2. Insights on the factors influencing pricing in the used car market, helping Cars4U in its pricing strategy.
Tools
Python, Pandas, NumPy, Scikit-learn, Seaborn, Matplotlib, and Google Colab.



Context
Used Cars Price Prediction:
With the rise in demand for used cars in India, especially as the new car market slows down, Cars4U aims to capitalize on this trend. Pricing in the used car market is tricky due to several factors like mileage, condition, brand, and more. The goal of this project is to develop a pricing model that can effectively predict the price of a used car based on various attributes, assisting Cars4U in making competitive pricing decisions.
Objective
To build a predictive model that can estimate the price of a used car based on factors such as Year, Kilometers Driven, Fuel Type, and Transmission. The model will help Cars4U in determining competitive and profitable pricing strategies.
Key Research Questions
-
What factors have the greatest impact on car prices?
-
How does mileage influence the price of a used car?
-
How can the linear regression model be improved for better prediction accuracy?
PHASES OF PROJECT
This Used Car's Price Prediction project progressed through six phases: Data Discovery, Data Preparation, Model Planning, Model Building, Communicating Results, and Operationalizing the system for real-world use. Each phase was crucial in developing and optimizing the recommendation model.
Phase-1
1 / Datasets:
The dataset contained features like Year, Kilometers Driven, Fuel Type, Transmission, Mileage, Engine, Power, and Price (the target variable).
2 / Initial Data exploration
-
Missing values were identified in key columns such as Price, New Price, Engine, and Power. These missing values need to be addressed before model building to avoid skewing the results
-
​Several features such as Name, Mileage, Engine, and Power contained both textual and numerical components. These needed to be split and processed separately, converting the numerical portions for analysis.
Key Insights
-
The Mileage, Engine, Power, and New_Price are strings with numerical values. We need to extract the numerical values for further analysis.

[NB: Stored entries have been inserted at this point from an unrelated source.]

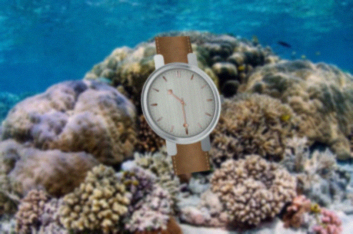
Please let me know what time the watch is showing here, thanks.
10:30
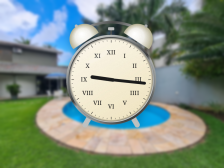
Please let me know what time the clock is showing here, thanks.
9:16
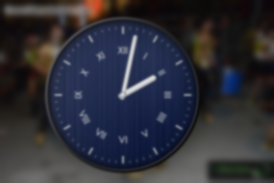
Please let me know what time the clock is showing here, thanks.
2:02
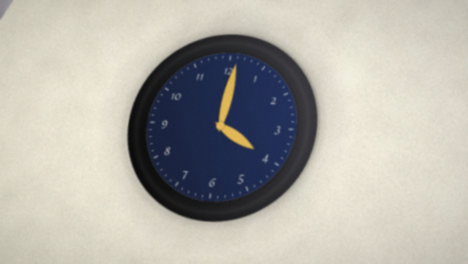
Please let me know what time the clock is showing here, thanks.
4:01
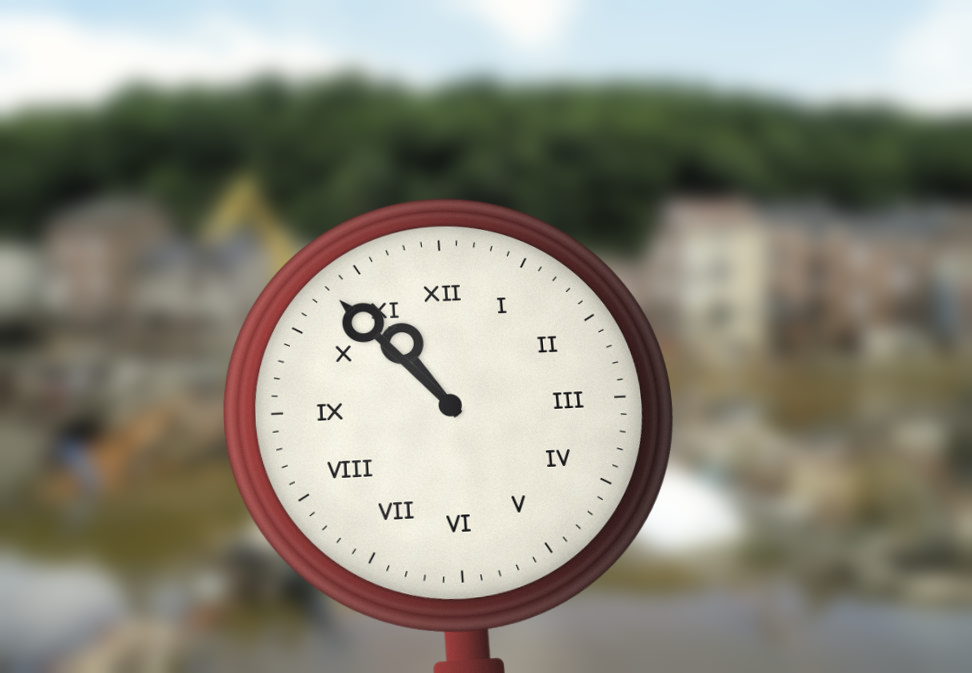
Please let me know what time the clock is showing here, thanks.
10:53
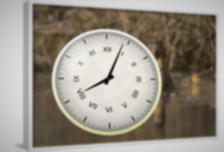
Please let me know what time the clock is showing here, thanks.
8:04
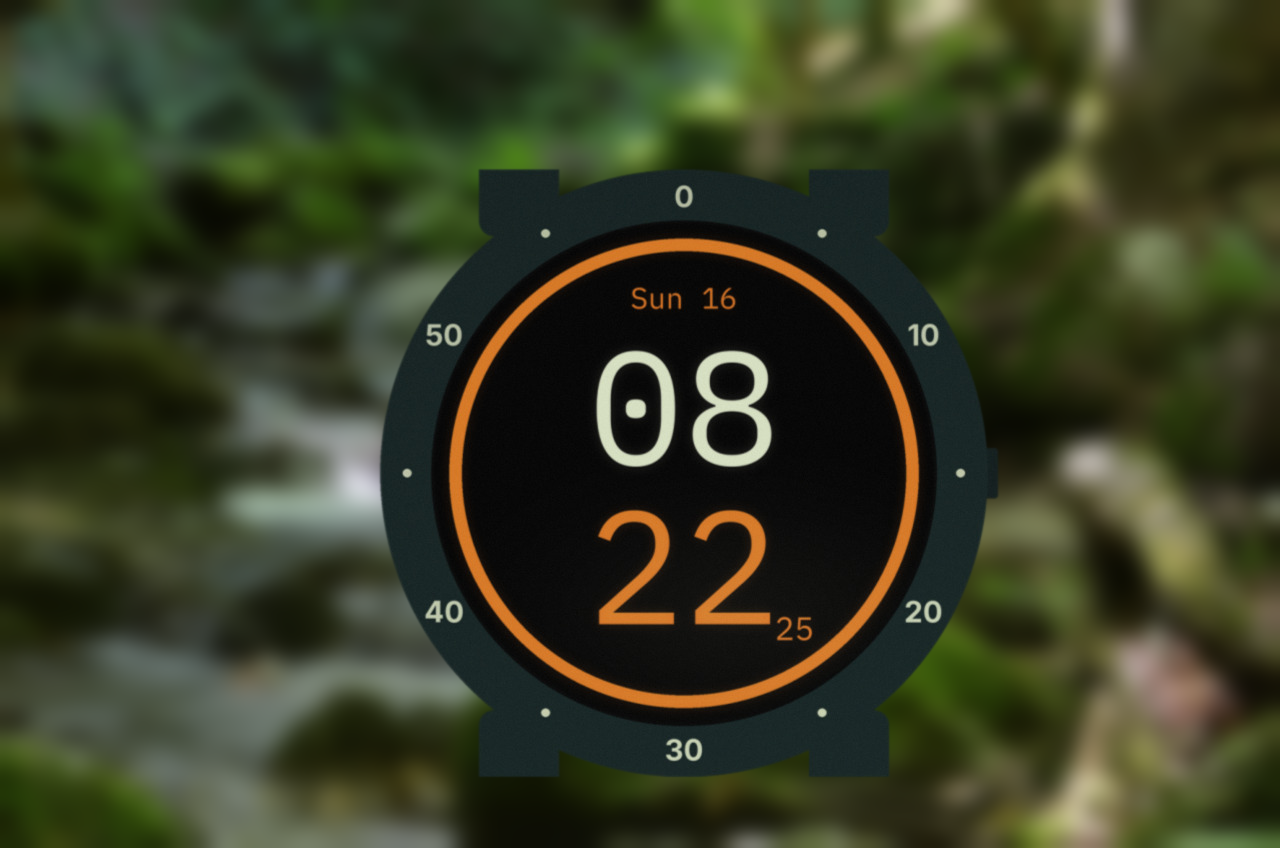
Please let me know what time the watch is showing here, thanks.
8:22:25
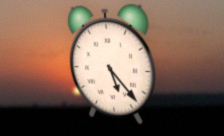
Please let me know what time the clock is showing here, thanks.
5:23
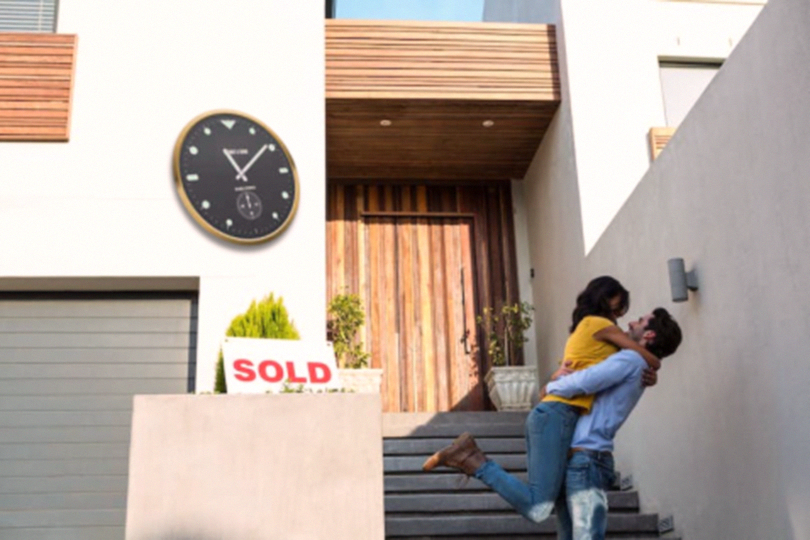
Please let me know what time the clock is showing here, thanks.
11:09
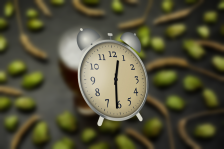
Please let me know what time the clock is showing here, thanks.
12:31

Seats - The minimum no of seats definitely can't be 0. This may be an error that will be addressed later on.
-
Location can provide valuable insights into regional differences in used car preferences, especially when visualized as a heatmap.
-
Identifying missing values at the start of the analysis helped plan for effective imputation techniques, ensuring that the final dataset used for model building would be complete and reliable.New Price and Price will require special attention due to missing values, which could influence model performance if not handled appropriately.
-
A significant amount of data pre-processing is required before we can explore the dataset.
Challenges
-
The handling of strings with units (e.g., Mileage, Engine, and Power) requires careful preprocessing to ensure consistency, as different units may require conversion for comparison across all rows.
-
Missing values in critical fields like Price and Engine Power had to be addressed carefully to avoid introducing bias into the model.
Phase-2
1 / Feature Engineering:
-
Categorical variables such as Fuel Type and Transmission were one-hot encoded for use in the machine learning model. Additionally, numerical features like Mileage, Engine, and Power were split into numerical values and units, with the numerical parts retained for analysis.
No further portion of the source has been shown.